Daguerrotype (Le secret de la chamber noire) (2017)

In a French mansion, a photographer is obsessed with reproducing long lost photos taken with the daguerreotype technique of yore.  When he hires a young assistant for his project, things get complicated.

Written by Kiyoshi Kurosawa, Catherine Paille, and Eléonore Mahmoudian and directed by Kurosawa, Daguerrotype is a very slow burn of a film that feels more like a drama than anything else.  This being said, there are a few elements that will be surprising if the viewer goes into it completely blind and thus will not be spoiled here.  Having the genre pre-established as anything other than drama will lead into guessing a few of these.  Given the director and his resume, this aspect can be easily guessed.  Here he works in a manner where the characters are given plenty of time to develop themselves and their arcs while the story builds around them.  The writing and directing of the film feel like a proper mix of French and Japanese cinema in a way that is hard to explain but works wonderfully well here.

The acting from the small cast is superb with Tahar Rahim in the lead of Jean, the assistant, giving a performance that is almost subdued.  His presence is, like the rest of the cast really, soft and appropriate for the general feeling of the film.  He gives Jean a gloomy-ness that is perfect while also giving him hope while he works with photographer Stephane and slowly falls for the man’s daughter Marie.  Playing Stephane is Olivier Gourmet who gives his character an underlying sadness, a desperation to cling to the past, that give him an imperative to keep working and stay in the same place at the same time.  His performance guides the film’s tone for the rest of the cast as it all revolves around him even though he’s not the lead per sey.  Playing his daughter, Marie, is Constance Rousseau who is fascinating and captivating to watch.  She plays in subtlety, letting her emotions be barely seen, yet very much there ready to come to the surface.  Her performance is possibly the best of the film and she makes her audience want to see more from her.

Daguerotype is a carefully crafted film that shows an eye for décor and costume, but also an attention to detail that is shown through cinematography by Alexis Kavyrchine.  The images created here keep some darkness to them and use light and shadow in a way that adds mystery and adds to the general gloom feeling and look of the film.  Within those images, the costume designs by Elisabeth Mehu are stunning when it comes to the period reproductions used in the photo set-ups at the center of the film.  These costumes are done with great attention to details and a love for historical accuracy.

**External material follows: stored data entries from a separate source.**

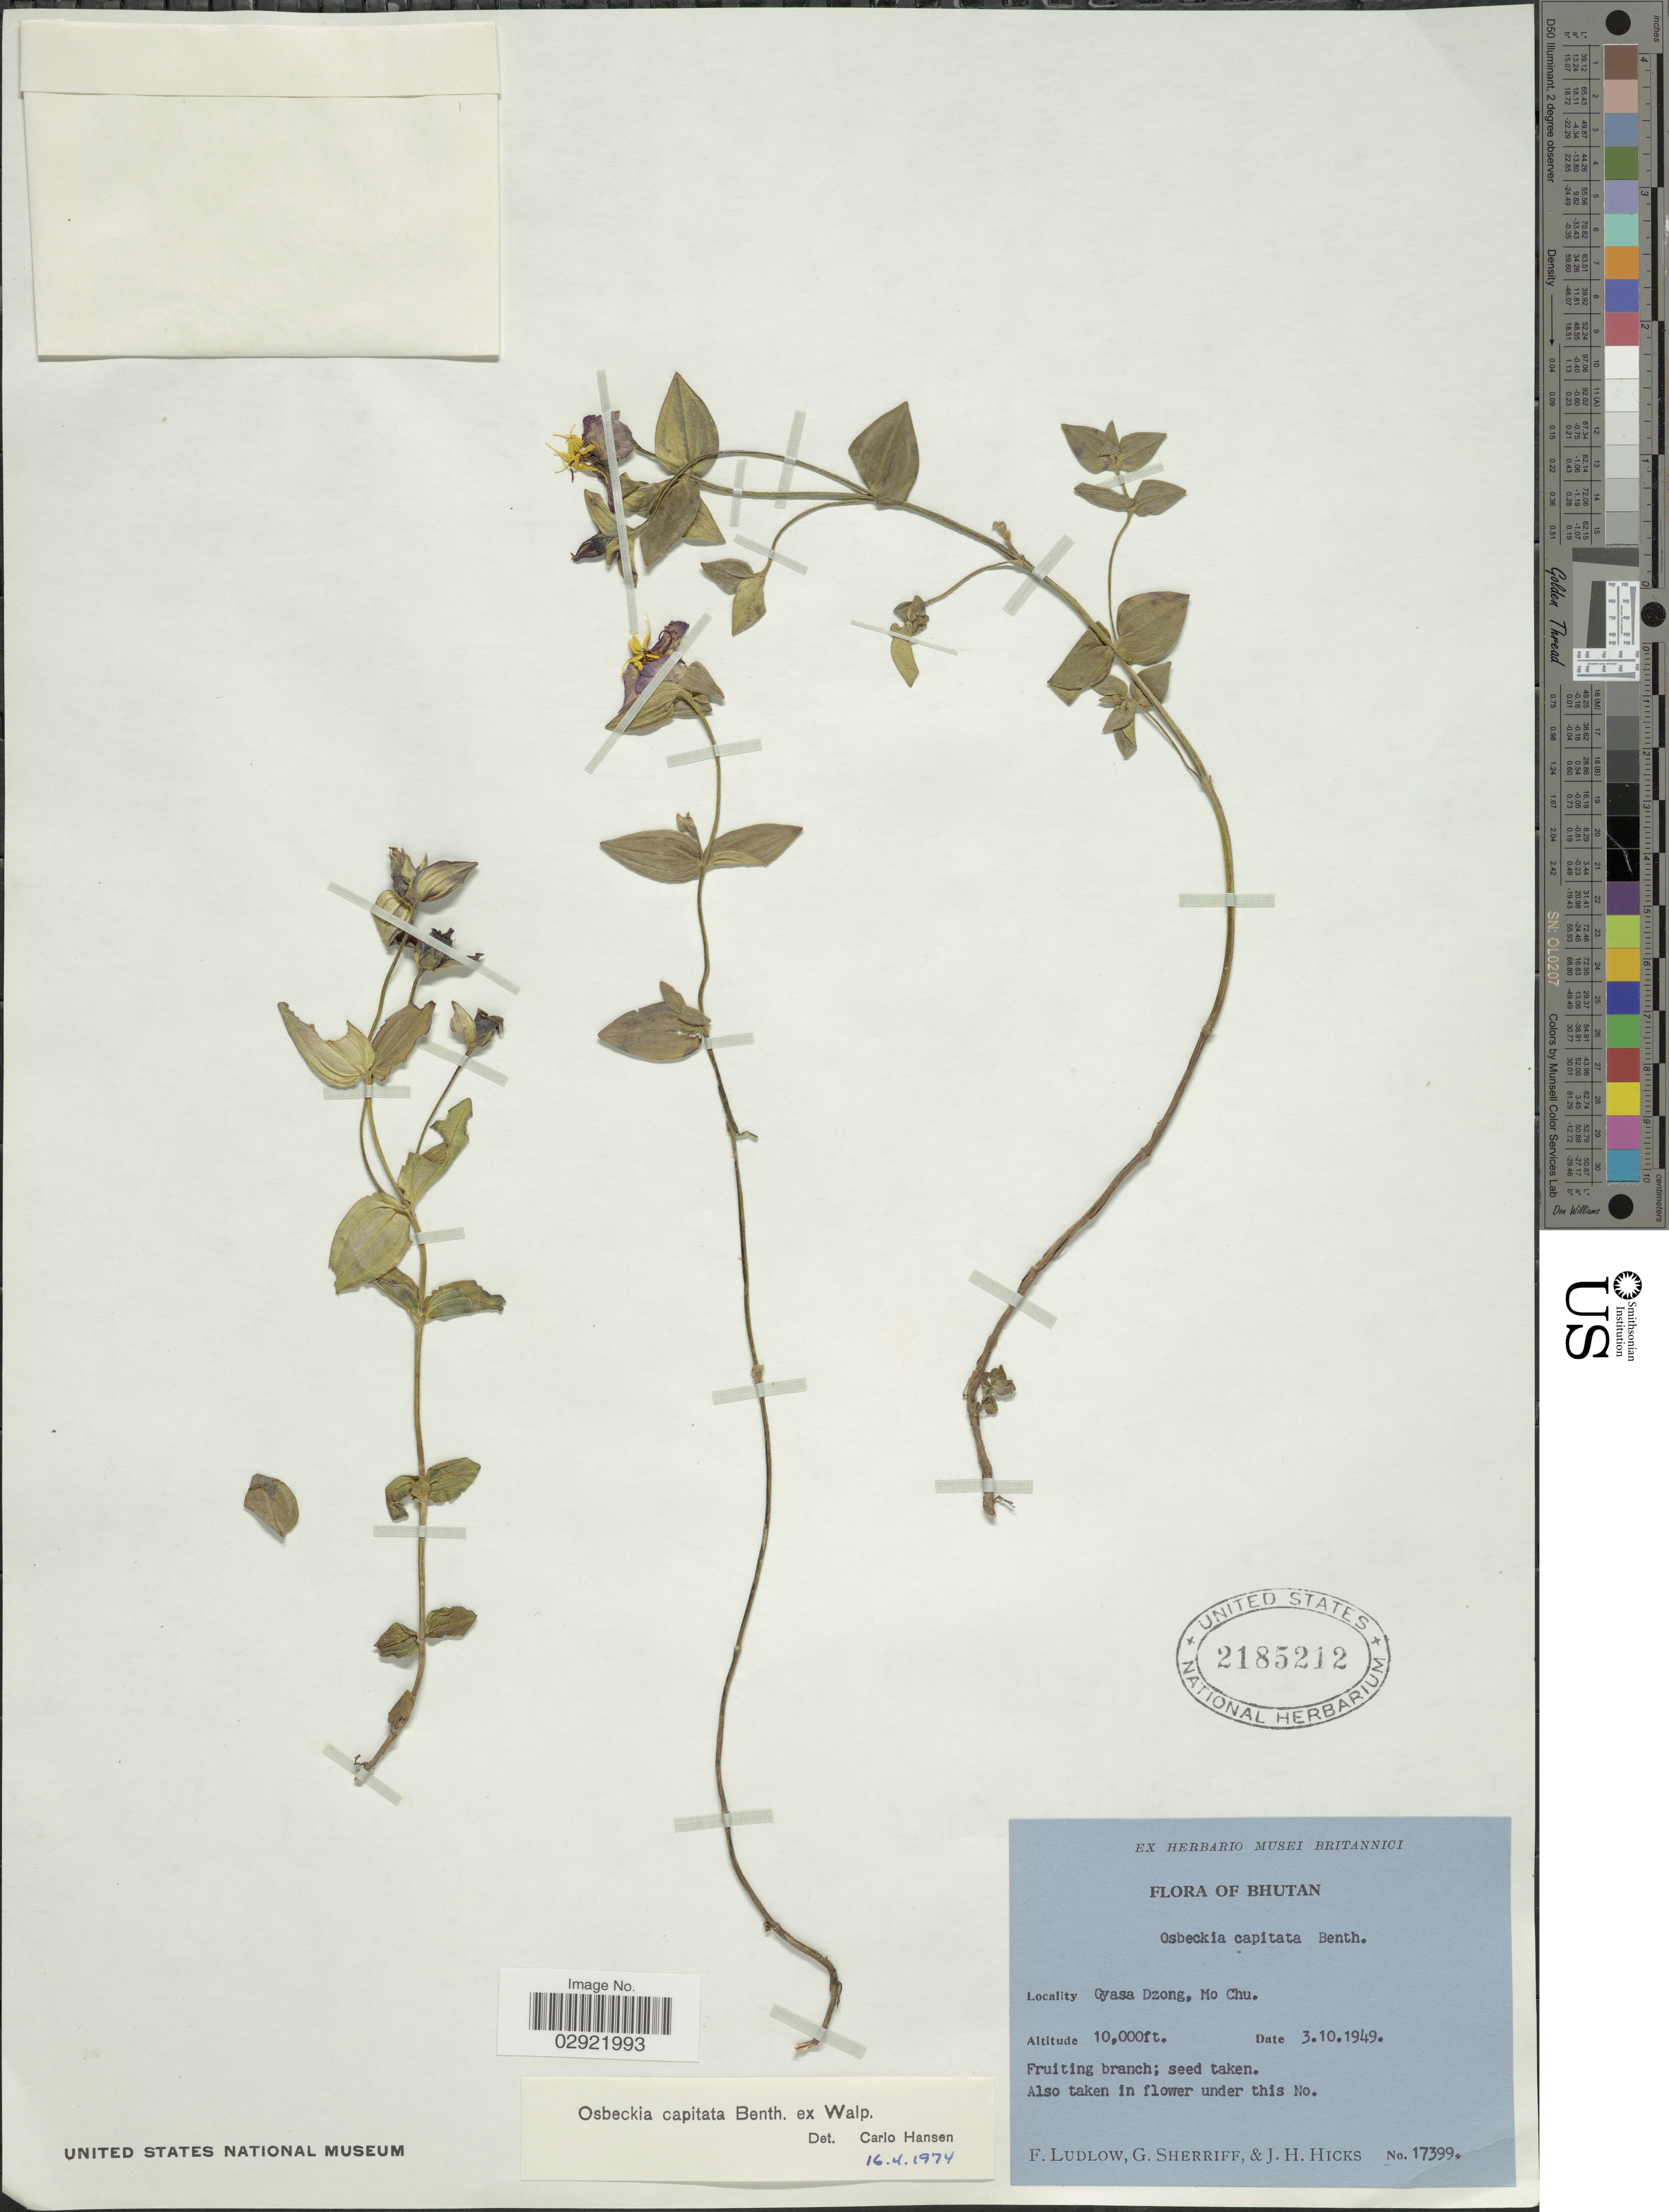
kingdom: Plantae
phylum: Tracheophyta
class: Magnoliopsida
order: Myrtales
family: Melastomataceae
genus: Osbeckia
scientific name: Osbeckia capitata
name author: Benth. ex Naudin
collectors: F. Ludlow, G. Sherriff & J. H. Hicks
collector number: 17399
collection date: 1949-10-03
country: Bhutan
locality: Gyasa Dzong, Mo Chu.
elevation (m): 3048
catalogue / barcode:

Daguerrotype is a beautifully gloomy, superbly acted, extremely slow burn of a film that has a few surprises up its sleep for people ready to see it without knowing a thing about the plot or about which genre it’s in besides drama.  It’s in part a story of desperation and a story of love, one that resonates with characters that feel out of the viewer’s world while still being realistic.  It may be a bit long, but the slowness works for it and its story.  Seeing the daguerreotype process from start to finish is highly interesting, but that may only be an aspect that photographers, photography enthusiasts, and history buffs will be into.  That being said, it’s an integral part of the film and its process making it a needed and integral aspect of the story.  It’s a film that begs to be watched and discovered.